The coalition, formed in 2016, is receiving a special Tony Award this year for its work to combat racism. (The long-delayed ceremony, honoring work from the 2019-20 season, is taking place Sept. 26; among the nominees are that season’s two plays by Black writers, “Slave Play” by Jeremy O. Harris and “A Soldier’s Play” by Charles Fuller.)

Smith said he worries about how the box-office performance of the plays will be assessed. “It’s a very risky, tricky time, for everybody,” he said.

Already there are reasons for concern: Antoinette Chinonye Nwandu’s “Pass Over,” an existential play about two Black men trapped under a streetlamp, has been struggling at the box office despite strong reviews, since becoming the new season’s first production to start performances last month.

“Broadway is a moneymaking venture,” said Underwood, a “Pass Over” producer. “None of us want these plays to get all this attention and then close because the audiences aren’t coming yet.”

The nonprofit productions start with a built-in base — they can count on subscribers to help fill seats — and, even if the plays don’t sell out, those companies can justify the productions as part of their mission, and make up any deficits through fundraising.

For commercial productions, millions of dollars are at stake. According to filings with the Securities and Exchange Commission, “Thoughts of a Colored Man” is costing up to $5 million to mount; “Chicken & Biscuits” up to $3.5 million; and “Pass Over” up to $2.8 million.

But even plays that don’t make their money back can succeed in other ways: paying a good wage to those who work on the productions; bolstering the reputation, and future earning power, of the artists involved; and making it more likely that the works will be produced elsewhere.

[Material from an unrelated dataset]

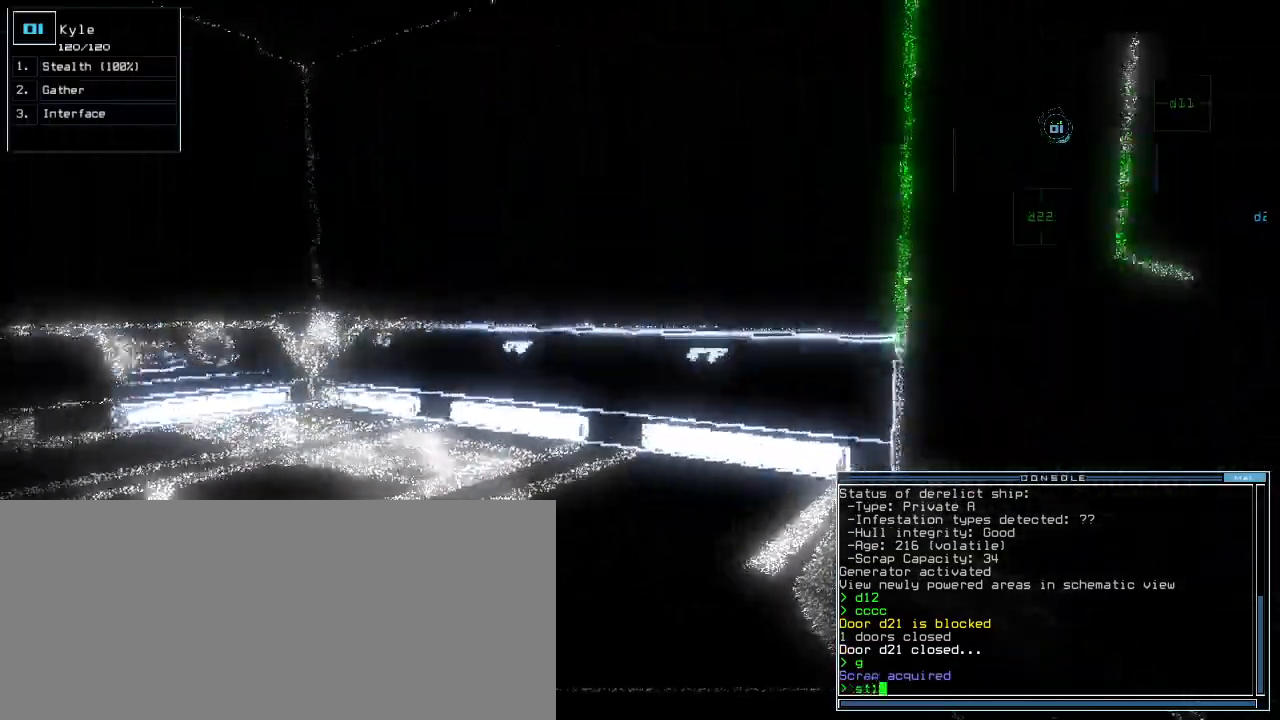
{"keys": ["2", "up"], "events": [[20, "down", "up"], [60, "d", "down"], [160, "d", "up"], [180, "right", "down"], [240, "up", "down"], [500, "2", "down"], [500, "right", "up"]]}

“I don’t care if we recoup; I don’t care if we get awards; I don’t care about any of those benchmarks of success,” said Nwandu, whose play draws on Samuel Beckett’s “Waiting for Godot” and the Book of Exodus. “Success will be when every single audience member who is meant to see this play has seen this play and has been touched by this play.”

Assessing the Demographics

The numbers are stark: In 2018-19, 74% of theatergoers were white, and 4% were Black, according to a demographic report by the Broadway League, a trade association representing producers and theater owners.

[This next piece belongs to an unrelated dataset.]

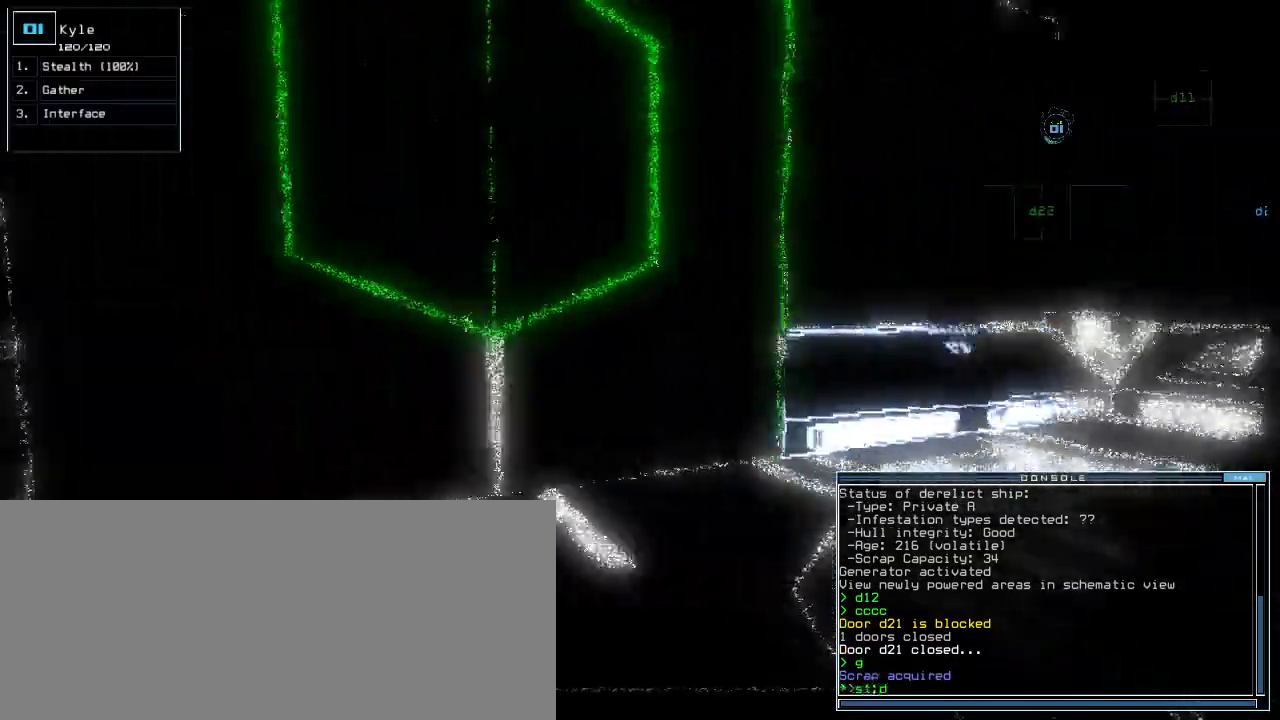
{"keys": ["up"], "events": [[40, "2", "up"], [120, "2", "down"], [200, "2", "up"]]}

“To say Broadway is a white space is kind of like saying there are clouds in the sky,” said Tristan Wilds, an actor who makes music as Mack Wilds, and who will be making his Broadway debut in “Thoughts of a Colored Man.” “You have to break down why. And I think that this season of plays will crack the usual mindset.”

Wilds, who landed a recurring role on “The Wire” when he was a teenager, grew up on Staten Island, and discovered a love for theater early. “When I was 13 or 14, instead of taking a girl to the movie theater, we went to ‘The Lion King,’” he said, “and I was hooked from there.”

Producers are redoubling their efforts to attract Black theatergoers, aided in part by a cottage industry of consultants. They are sending out emissaries (Santiago-Hudson created a band that he brought to Grant’s Tomb and the Apollo Theater to promote “Lackawanna Blues,” an autobiographical solo play about his childhood); buying ads in publications that focus on Black readers (“Pass Over” advertised in the Harlem News and Amsterdam News); and seeking coverage in media with large Black audiences.

There are other efforts as well. Second Stage, the nonprofit presenting “Clyde’s,” hired a full-time staffer to conduct community outreach. Manhattan Theatre Club, which is presenting “Lackawanna Blues” and “Skeleton Crew,” joined the Greater Harlem Chamber of Commerce. And the producers of “Pass Over” offered deep discounts on great seats via access codes posted at community centers.

“There’s a fallacy that Black plays don’t sell, and it’s totally wrong,” Santiago-Hudson said.

Regardless of what happens this season, the artists involved said they will keep seeking more opportunities for Black writers on Broadway.

“I know from experience it’s all sunshine one day and the next day everything can be swept away by a rainstorm,” Nottage said, “so I think it’s wonderful, but I know unless we continue to apply pressure, next year can be very different.”